(Saved entries)
:::

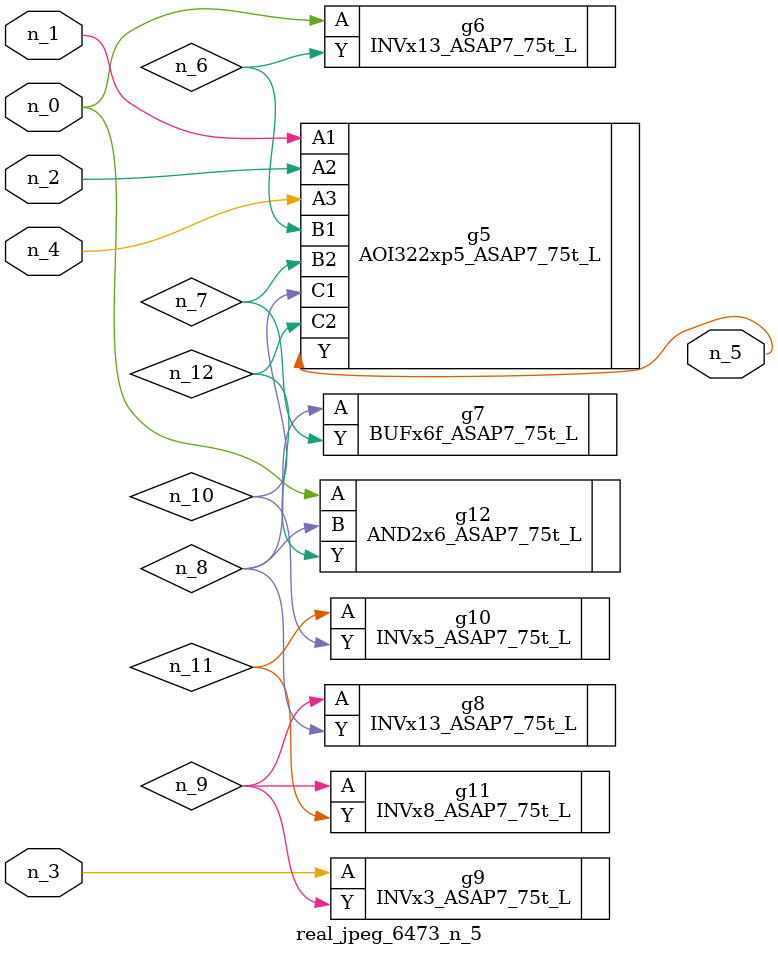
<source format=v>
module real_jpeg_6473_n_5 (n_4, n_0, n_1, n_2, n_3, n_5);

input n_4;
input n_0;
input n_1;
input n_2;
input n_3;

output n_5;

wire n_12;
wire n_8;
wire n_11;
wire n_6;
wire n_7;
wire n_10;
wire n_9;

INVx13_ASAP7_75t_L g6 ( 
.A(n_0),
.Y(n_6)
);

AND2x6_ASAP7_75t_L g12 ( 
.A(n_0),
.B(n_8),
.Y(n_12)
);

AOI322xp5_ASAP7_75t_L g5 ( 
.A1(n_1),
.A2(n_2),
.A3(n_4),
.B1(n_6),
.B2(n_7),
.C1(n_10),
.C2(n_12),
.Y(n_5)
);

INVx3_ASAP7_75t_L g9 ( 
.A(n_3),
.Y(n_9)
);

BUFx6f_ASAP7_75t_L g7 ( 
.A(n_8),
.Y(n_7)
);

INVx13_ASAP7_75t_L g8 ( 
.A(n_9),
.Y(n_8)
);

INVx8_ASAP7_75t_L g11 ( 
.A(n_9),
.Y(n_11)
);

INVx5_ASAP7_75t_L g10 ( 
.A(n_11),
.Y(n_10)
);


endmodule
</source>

:::

REQUIRED WORK :: Show every line above in which the word "wire" appears.

YOUR RESPONSE ::
wire n_12;
wire n_8;
wire n_11;
wire n_6;
wire n_7;
wire n_10;
wire n_9;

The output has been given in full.